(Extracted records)
>> Begin

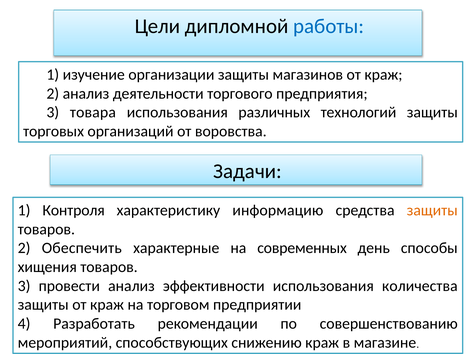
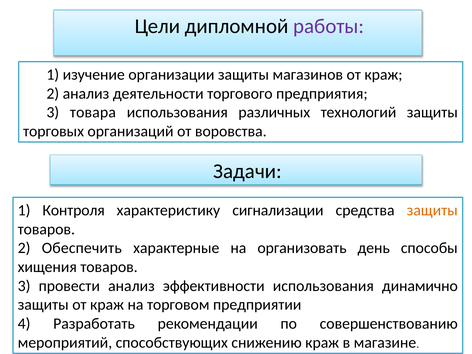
работы colour: blue -> purple
информацию: информацию -> сигнализации
современных: современных -> организовать
количества: количества -> динамично
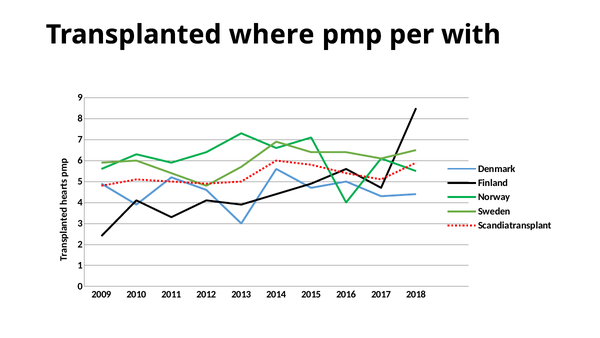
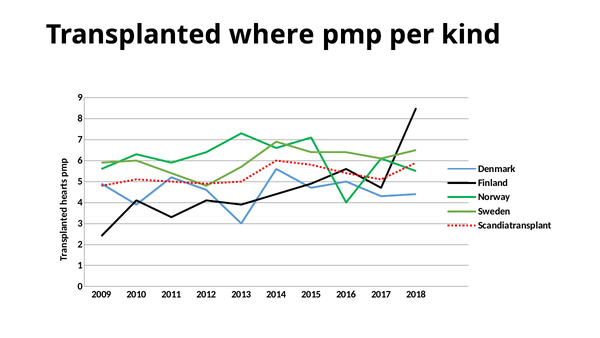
with: with -> kind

>> End

SET TASK: State how many lines of the records above contain the string "информацию". Give only the number.

FINAL RESULT: 1